Et c’est une autre réalisatrice qui nous offre un autre récit intense de mysticisme féminin. Il s’agit de Margarethe Von Trotta qui, dans Vision de 2009, met en scène la vie de sainte Hildegarde de Bingen, moniale bénédictine, mystique, guérisseuse, philosophe et musicienne du XIIe siècle. La réalisatrice allemande, toujours attentive aux biographies de femmes « hérétiques » en dehors des canons, restitue avec rigueur historique et profondeur émotionnelle la complexité d’une figure capable de conjuguer foi, savoir et autorité dans un monde dominé par les hommes.
Le film évite délibérément les effets spéciaux et la spectacularisation des visions pour se concentrer sur les effets perturbateurs qu’elles produisent sur la communauté et sur les institutions ecclésiastiques. La vision, dans le film, n’est donc pas une image à montrer, mais une expérience à incarner : dans le visage absorbé d’Hildegarde, dans sa voix ferme demandant une audience aux évêques et aux abbés, dans ses gestes concrets. Même le corps, dans la narration de Margarethe von Trotta, n’est pas nié : au contraire, il est un lieu de médiation mystique, un instrument de lutte et de guérison. Hildegarde, souvent immobilisée au lit par des maladies soudaines, réagit avec fierté et créativité, transformant la souffrance en un élan propulseur pour la mission.
C’est précisément cette image de corps silencieux et offert qui nous amène, de manière surprenante, à l’œuvre baroque sans doute la plus célèbre de la mystique sculptée : L’extase de sainte Thérèse de Gian Lorenzo Bernini. Dans cette représentation de la chair qui s’élève et s’abandonne au souffle de l’ange, le corps est l’expression d’une expérience spirituelle si intense qu’elle semble érotique. « La douceur douloureuse de ce contact était si grande que je ne pouvais désirer qu’il cesse », écrit Thérèse dans son journal. Certains observateurs, comme le marquis de Sade, ont noté avec ironie qu’« on a peine à croire qu’elle soit sainte ». Pourtant, c’est précisément dans cette contradiction, entre l’extase et le désir, entre l’esprit et la chair, que se joue le mystère de la mystique féminine.
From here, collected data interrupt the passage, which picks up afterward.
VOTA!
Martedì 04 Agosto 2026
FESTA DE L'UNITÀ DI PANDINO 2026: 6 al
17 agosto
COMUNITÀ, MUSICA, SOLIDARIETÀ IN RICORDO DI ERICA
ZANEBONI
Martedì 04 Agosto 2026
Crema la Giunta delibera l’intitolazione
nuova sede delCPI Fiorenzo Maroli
Cette conscience traverse également la réflexion d’Andreï Tarkovski, qui n’a jamais mis en scène directement des figures de saintes ou de mystiques. Pourtant, son cinéma est empreint d’une profonde spiritualité, d’une tension vers l’absolu qui se manifeste dans la matière même de l’image. Dans Le temps scellé, il écrit : « L’art est une prière. C’est un acte de foi. C’est une tentative d’entrer en contact avec l’absolu ». Pour Tarkovski, le temps sculpté par les images est comme l’âme qui se laisse transformer par la grâce. Ses personnages traversent la douleur, le vide, l’attente : ce sont des pèlerins du sens, des corps offerts à l’inconnu. « La vraie image est celle qui porte en elle un secret », écrit-il. Et en ce sens, même sans saints ni extase, son cinéma est mystique.
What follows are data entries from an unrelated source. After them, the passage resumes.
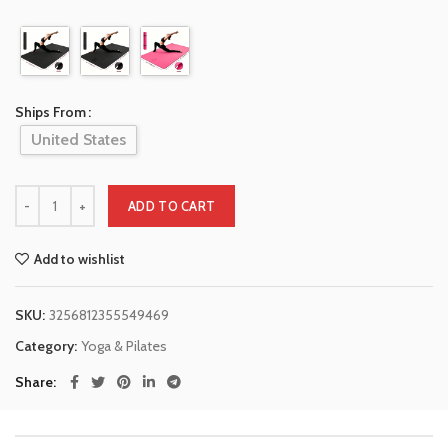
Ships From
United States
ADD TO CART
Add to wishlist
SKU:
3256812355549469
Category:
Yoga & Pilates
Share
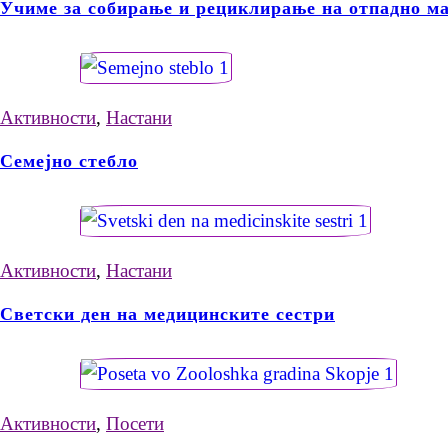
Учиме за собирање и рециклирање на отпадно ма
Активности
,
Настани
Семејно стебло
Активности
,
Настани
Светски ден на медицинските сестри
Активности
,
Посети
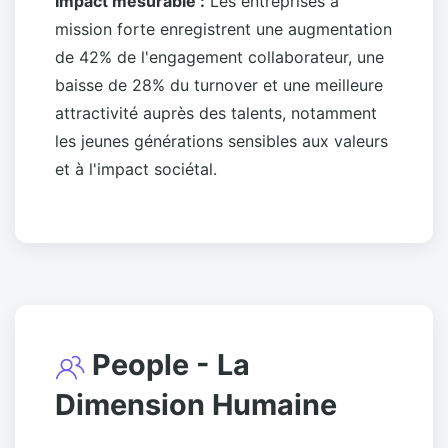
Impact mesurable :
Les entreprises à
mission forte enregistrent une augmentation
de 42% de l'engagement collaborateur, une
baisse de 28% du turnover et une meilleure
attractivité auprès des talents, notamment
les jeunes générations sensibles aux valeurs
et à l'impact sociétal.
People - La
Dimension Humaine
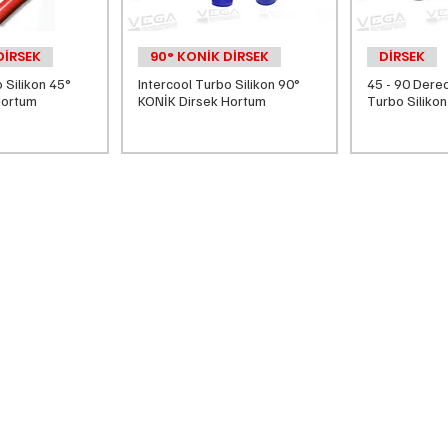
DİRSEK
90° KONİK DİRSEK
DİRSEK
 Silikon 45°
Intercool Turbo Silikon 90°
45 - 90 Derec
Hortum
KONİK Dirsek Hortum
Turbo Siliko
Le cinéma, art de la lumière projetée dans l’obscurité, est donc peut-être le langage le plus proche de l’expérience mystique. Non pas parce qu’il peut représenter le divin, mais parce qu’il sait l’évoquer. Comme les saintes qui parlaient à travers la chair, le cinéma parle à travers le corps, la lumière, le visage. Et il laisse le spectateur approcher, en silence, le mystère. Egalement à travers une prise de vue.